[Question] about the huggingface data

Open zhang123434 opened this issue 2 months ago • 1 comments

Required prerequisites

[x] I have read the documentation https://align-anything.readthedocs.io.
[x] I have searched the Issue Tracker and Discussions that this hasn't already been reported. (+1 or comment there if it has.)
[x] Consider asking first in a Discussion.

Questions

在align-anything的text-image-to-text subset（https://huggingface.co/datasets/PKU-Alignment/align-anything/tree/main/text-image-to-text）中，有多个train.parquet, 实际使用的是哪个parquet文件，是https://huggingface.co/datasets/PKU-Alignment/align-anything/blob/main/text-image-to-text/train.parquet 还是 https://huggingface.co/datasets/PKU-Alignment/align-anything/tree/main/text-image-to-text/new 下的文件还是 https://huggingface.co/datasets/PKU-Alignment/align-anything/tree/main/text-image-to-text/train 下的文件后面两个目录下的内容应该是一样，https://huggingface.co/datasets/PKU-Alignment/align-anything/blob/main/text-image-to-text/train.parquet 中的内容是什么，是后续构造的更多的偏好数据吗，构造方法和https://huggingface.co/datasets/PKU-Alignment/align-anything/tree/main/text-image-to-text/new 中的数据的构造方法一样吗？

@Gaiejj @XuyaoWang @yongzhemiaolegemi @cby-pku @htlou 期待您的解答！
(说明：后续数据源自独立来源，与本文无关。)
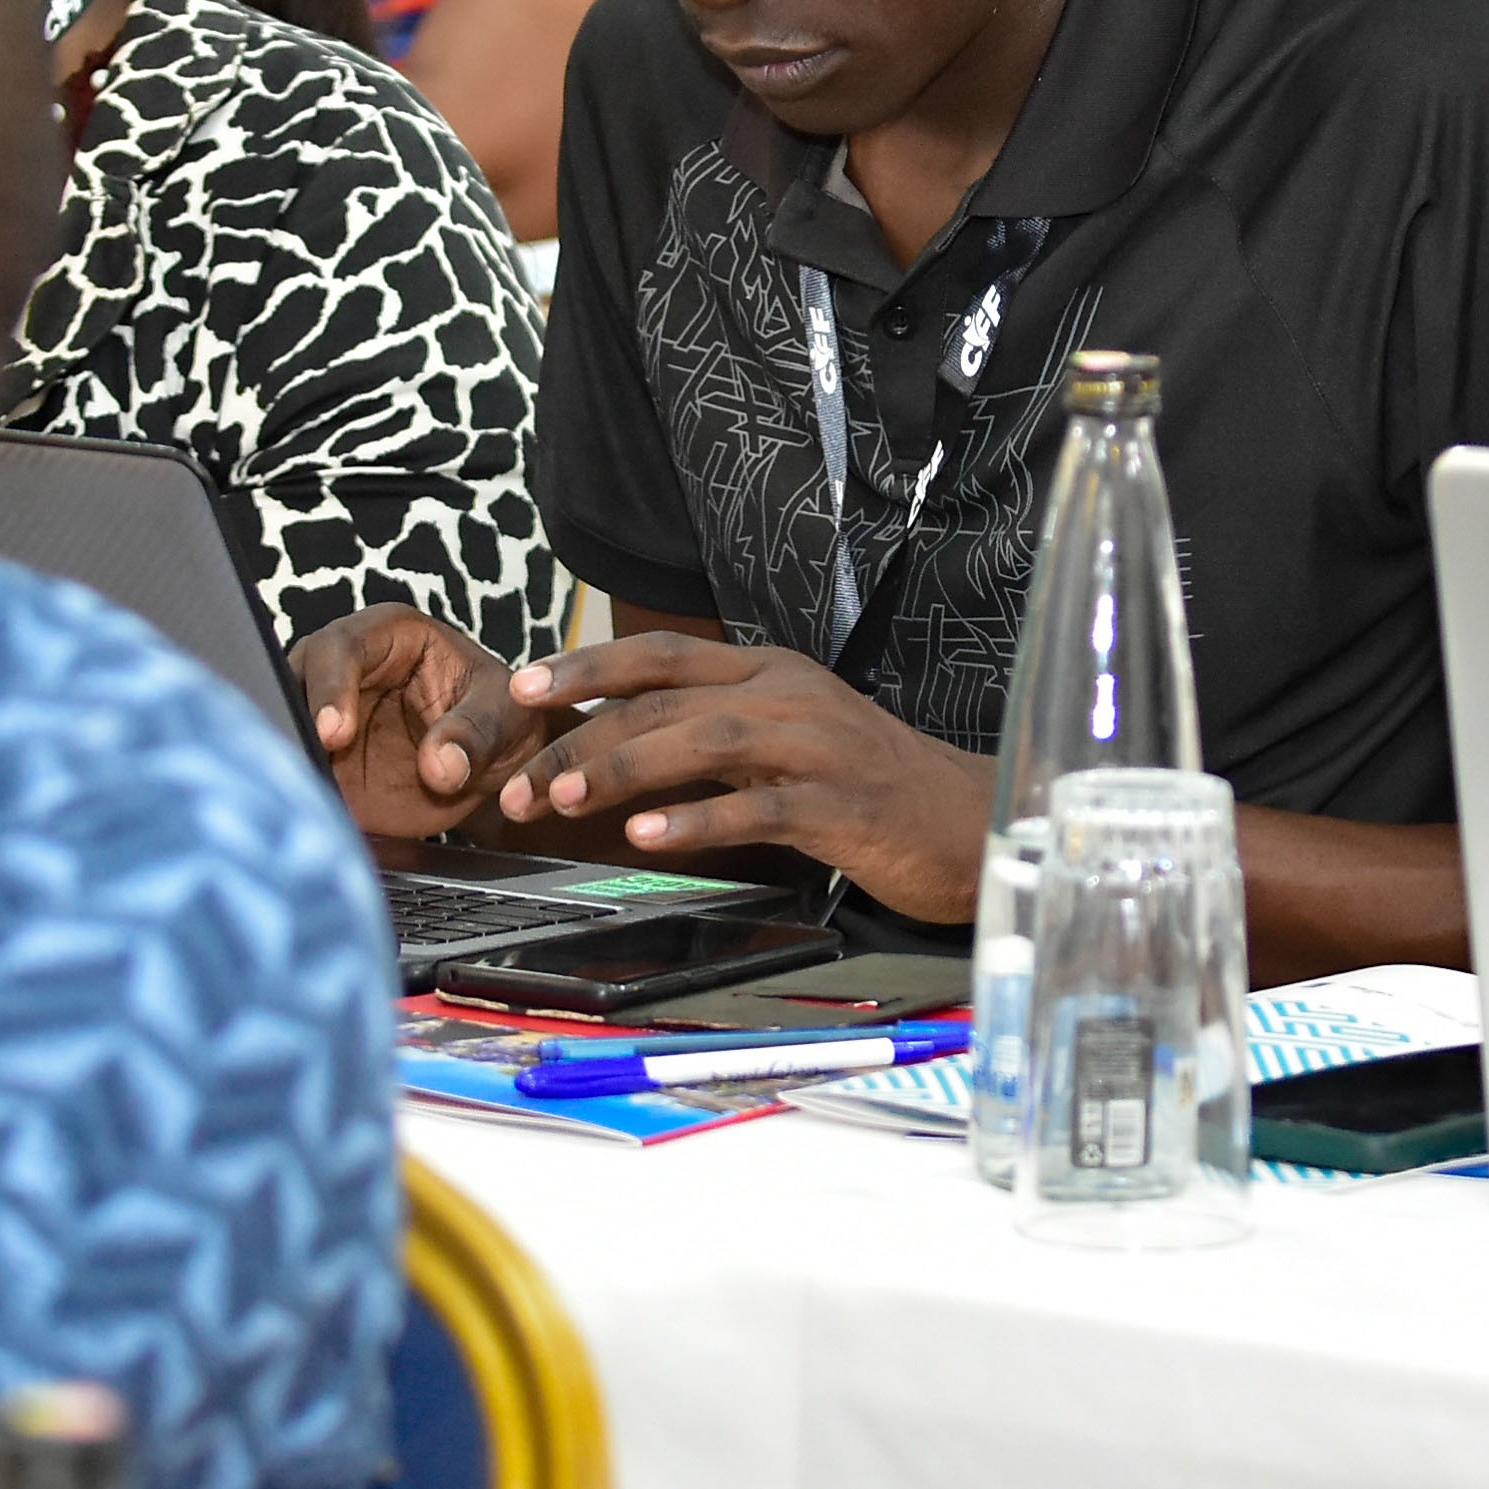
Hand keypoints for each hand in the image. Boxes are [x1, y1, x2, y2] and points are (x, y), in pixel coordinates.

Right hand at [295, 602, 562, 836]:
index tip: (333, 733)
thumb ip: (477, 733)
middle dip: (290, 725)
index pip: (340, 648)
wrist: (493, 766)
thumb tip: (441, 767)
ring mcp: (324, 720)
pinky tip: (307, 821)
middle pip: (289, 686)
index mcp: (388, 636)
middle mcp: (343, 672)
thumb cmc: (500, 718)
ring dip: (286, 765)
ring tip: (298, 799)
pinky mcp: (320, 765)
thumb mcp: (506, 716)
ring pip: (282, 732)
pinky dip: (296, 799)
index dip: (331, 687)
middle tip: (302, 767)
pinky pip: (294, 780)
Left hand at [493, 636, 993, 919]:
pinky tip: (646, 835)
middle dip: (580, 739)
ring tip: (562, 801)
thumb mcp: (788, 740)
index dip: (585, 666)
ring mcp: (816, 745)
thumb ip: (715, 734)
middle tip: (518, 786)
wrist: (971, 821)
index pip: (661, 654)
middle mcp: (788, 695)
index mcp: (770, 672)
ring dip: (623, 770)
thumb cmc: (869, 787)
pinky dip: (695, 819)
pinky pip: (755, 806)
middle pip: (664, 702)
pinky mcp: (839, 804)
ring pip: (701, 740)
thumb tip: (620, 747)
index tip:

Oct 26 '25 03:10 zhang123434

感谢对align-anything数据集的关注～在align-anything的text-image-to-text subset中，使用的只有https://huggingface.co/datasets/PKU-Alignment/align-anything/blob/main/text-image-to-text/train.parquet 是该subset的最新版本，你可以通过以下在Readme中的示例代码直接获取数据集：

train_dataset = load_dataset('PKU-Alignment/align-anything',name='text-image-to-text')['train']

Nov 12 '25 07:11 d4yz3ro